Alongside this bleak reality facing the church is another reality facing America, which is no less bleak: Our fertility rate has fallen off a cliff. And as Germany, Russia, Ukraine, South Korea, Japan, and China are all discovering now, disastrously low fertility leads to other social disasters. But it isn’t just that we aren’t having kids in America; we are enormously dysfunctional when it comes to sex more generally. Whether it is the rise of the incels, the ubiquity of porn, or heartbreaking studies like this one which recently found that a quarter of all women at one university reported being choked during their last sexual encounter, it is clear that we have very little idea what sex is for.
This, in fact, is precisely as Tolkien predicted decades ago. Elsewhere in his letter to Lewis, he said that the disorders and abuses brought about by more permissive divorce laws would never be limited to more permissive divorce laws:
Wrong behavior (if it is really wrong on universal principles) is progressive, always: it never stops at being “not very good,” “second best” – it either reforms, or goes on to third-rate, bad, abominable.
Of course, an ignorance about the most basic human community in creation —the family — will inevitably manifest as more general confusion about human community writ large. And so here we are.
We live in a deeply unhealthy society marked by loneliness, rootlessness, and the dissolution of the family and most other forms of thick community. This has created a crisis of meaning and belonging for millions. Unsurprisingly, many are now turning to drugs, gambling, and alcohol to slake their thirst for something real. This, then, is the best prudential case against the RFMA: We are living in mad times marked by uniquely unhealthy and destructive beliefs about the body, sexuality, and marriage. It cannot go on forever. So why would we encode that madness even more explicitly and intractably into our nation’s laws?

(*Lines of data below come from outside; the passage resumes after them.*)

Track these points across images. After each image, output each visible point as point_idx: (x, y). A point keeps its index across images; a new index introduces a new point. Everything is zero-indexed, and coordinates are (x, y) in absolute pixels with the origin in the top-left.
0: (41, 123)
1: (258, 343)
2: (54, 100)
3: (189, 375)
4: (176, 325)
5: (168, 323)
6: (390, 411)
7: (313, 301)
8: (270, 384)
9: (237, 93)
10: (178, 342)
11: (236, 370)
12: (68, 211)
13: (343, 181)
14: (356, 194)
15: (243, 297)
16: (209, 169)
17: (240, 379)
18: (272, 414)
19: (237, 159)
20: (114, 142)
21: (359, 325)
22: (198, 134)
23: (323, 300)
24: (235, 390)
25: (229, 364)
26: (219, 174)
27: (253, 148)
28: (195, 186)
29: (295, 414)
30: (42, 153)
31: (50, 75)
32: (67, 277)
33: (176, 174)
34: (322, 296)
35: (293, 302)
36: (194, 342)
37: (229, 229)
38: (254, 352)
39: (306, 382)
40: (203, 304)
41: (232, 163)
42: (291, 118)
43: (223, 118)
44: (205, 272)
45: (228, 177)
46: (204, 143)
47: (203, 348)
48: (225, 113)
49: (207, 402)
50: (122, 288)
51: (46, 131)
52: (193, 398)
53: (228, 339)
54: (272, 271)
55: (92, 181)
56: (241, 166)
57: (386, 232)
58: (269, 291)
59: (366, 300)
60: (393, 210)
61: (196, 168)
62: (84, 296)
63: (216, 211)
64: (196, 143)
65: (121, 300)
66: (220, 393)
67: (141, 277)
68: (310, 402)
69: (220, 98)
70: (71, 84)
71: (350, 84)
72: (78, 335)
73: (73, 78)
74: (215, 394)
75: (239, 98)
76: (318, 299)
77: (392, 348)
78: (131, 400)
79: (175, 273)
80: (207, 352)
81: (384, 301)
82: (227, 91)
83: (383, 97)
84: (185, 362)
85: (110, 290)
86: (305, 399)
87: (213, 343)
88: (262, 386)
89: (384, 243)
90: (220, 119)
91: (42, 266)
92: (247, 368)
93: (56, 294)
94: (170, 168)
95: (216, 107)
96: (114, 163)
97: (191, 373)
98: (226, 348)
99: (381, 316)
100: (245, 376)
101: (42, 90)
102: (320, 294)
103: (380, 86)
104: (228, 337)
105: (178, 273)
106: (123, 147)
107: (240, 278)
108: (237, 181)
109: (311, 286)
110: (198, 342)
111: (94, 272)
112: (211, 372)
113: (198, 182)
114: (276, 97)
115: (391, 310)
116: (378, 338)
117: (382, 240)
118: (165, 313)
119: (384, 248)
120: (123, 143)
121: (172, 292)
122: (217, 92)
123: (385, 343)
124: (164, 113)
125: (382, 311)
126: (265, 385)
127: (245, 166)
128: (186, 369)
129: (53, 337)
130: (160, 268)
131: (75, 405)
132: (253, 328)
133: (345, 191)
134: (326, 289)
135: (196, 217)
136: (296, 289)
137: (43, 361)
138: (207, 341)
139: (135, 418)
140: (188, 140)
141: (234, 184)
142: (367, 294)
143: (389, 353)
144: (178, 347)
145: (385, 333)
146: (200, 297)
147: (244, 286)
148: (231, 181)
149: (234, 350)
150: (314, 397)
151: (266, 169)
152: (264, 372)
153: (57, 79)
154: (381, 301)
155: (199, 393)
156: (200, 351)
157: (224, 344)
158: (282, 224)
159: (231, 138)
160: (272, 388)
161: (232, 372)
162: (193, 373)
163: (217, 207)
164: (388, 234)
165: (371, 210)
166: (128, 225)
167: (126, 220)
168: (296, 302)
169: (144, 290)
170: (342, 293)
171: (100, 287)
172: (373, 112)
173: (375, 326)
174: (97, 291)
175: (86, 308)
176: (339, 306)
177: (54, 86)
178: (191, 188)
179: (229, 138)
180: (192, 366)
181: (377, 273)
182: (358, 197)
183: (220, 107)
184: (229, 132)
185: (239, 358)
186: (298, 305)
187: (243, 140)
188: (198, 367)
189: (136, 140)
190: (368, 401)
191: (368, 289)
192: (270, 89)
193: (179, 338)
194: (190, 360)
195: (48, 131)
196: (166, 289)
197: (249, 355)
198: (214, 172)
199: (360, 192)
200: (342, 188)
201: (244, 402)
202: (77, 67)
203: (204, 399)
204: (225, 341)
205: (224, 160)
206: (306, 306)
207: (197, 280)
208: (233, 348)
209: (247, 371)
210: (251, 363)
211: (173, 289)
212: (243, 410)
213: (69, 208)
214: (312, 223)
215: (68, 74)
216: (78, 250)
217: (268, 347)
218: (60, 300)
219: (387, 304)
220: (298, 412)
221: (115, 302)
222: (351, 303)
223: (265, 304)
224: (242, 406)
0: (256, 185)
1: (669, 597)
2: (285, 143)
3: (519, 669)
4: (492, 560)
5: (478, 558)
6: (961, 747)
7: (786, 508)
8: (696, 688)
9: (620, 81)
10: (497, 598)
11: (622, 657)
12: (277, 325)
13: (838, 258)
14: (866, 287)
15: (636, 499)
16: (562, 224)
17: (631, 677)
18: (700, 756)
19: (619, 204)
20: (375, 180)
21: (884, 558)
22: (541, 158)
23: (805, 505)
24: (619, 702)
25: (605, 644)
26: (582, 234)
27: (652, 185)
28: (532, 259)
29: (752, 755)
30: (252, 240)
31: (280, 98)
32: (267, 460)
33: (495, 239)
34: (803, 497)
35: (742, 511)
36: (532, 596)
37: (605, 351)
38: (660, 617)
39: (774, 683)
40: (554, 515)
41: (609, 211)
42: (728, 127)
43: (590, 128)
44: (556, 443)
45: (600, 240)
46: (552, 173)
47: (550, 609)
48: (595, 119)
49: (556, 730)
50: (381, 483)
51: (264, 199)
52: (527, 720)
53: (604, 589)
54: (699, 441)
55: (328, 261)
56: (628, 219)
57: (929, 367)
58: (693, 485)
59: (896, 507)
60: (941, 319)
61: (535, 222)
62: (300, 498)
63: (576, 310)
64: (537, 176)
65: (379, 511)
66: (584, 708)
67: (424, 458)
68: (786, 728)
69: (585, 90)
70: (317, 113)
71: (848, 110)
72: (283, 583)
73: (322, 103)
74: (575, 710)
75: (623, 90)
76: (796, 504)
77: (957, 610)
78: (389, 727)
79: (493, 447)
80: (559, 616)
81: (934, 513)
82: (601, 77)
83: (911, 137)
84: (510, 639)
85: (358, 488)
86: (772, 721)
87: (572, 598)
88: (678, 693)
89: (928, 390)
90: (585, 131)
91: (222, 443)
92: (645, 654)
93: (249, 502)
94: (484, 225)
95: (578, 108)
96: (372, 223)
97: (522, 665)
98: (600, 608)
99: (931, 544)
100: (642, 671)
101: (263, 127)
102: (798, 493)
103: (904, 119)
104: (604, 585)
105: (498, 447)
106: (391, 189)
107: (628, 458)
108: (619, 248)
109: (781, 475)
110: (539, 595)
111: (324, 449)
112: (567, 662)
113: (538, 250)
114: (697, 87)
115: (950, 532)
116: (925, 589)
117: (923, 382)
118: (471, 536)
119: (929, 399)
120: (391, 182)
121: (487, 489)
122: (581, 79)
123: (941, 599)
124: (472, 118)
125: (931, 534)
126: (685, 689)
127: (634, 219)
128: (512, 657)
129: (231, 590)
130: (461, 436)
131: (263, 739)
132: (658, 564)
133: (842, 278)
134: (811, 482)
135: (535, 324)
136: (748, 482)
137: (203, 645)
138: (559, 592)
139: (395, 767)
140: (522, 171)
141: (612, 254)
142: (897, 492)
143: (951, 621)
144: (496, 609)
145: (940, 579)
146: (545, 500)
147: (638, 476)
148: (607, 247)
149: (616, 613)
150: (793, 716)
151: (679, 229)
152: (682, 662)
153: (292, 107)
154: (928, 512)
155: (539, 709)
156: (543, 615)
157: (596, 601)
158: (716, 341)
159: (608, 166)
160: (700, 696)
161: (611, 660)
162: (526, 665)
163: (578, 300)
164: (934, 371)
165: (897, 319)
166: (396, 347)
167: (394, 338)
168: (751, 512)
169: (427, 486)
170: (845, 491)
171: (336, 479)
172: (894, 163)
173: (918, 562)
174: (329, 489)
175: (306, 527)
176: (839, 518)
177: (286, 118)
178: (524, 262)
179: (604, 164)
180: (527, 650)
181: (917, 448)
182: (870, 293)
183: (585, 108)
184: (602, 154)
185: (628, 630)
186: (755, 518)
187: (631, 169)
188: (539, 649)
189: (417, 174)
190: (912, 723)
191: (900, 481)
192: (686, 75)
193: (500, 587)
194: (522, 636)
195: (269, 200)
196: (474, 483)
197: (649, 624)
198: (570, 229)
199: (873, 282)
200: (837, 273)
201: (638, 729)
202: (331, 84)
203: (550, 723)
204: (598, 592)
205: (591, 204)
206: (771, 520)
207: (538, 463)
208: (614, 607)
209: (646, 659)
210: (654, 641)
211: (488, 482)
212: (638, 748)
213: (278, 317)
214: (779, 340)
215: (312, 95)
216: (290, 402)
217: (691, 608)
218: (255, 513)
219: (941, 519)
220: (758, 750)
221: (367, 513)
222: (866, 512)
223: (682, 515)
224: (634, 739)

Mark Sayers argues that in gray zone moments, such as our own, the dying era often becomes a gross, exaggerated caricature of itself before it finally passes away. Certainly one could consider current ideas about sexuality and gender to be an example of precisely those dynamics. In which case, we would do well to heed those suggesting we may be closer than we think to an era of “sex negativity.” Far better, than, to preserve the truth about marriage and the family as much as we can and to fight against the codification of lies into our nation’s law in order to make it all the easier to restore the truth to our political lives in the years to come.
The RFMA debate is significant for us in two ways: First, because it raises the interesting and vital questions that the post-boomer church in America will have to take seriously. Second, because most of our current leaders aren’t reckoning with the problems staring us down but are instead relitigating tired old debates whose relevance has long since passed.
If the church is to have a future in America — and I am quite convinced that we can actually have a very bright future in this country — then our leaders will need to stop adjudicating old disputes and reckon with the emerging shape of the post-boomer church.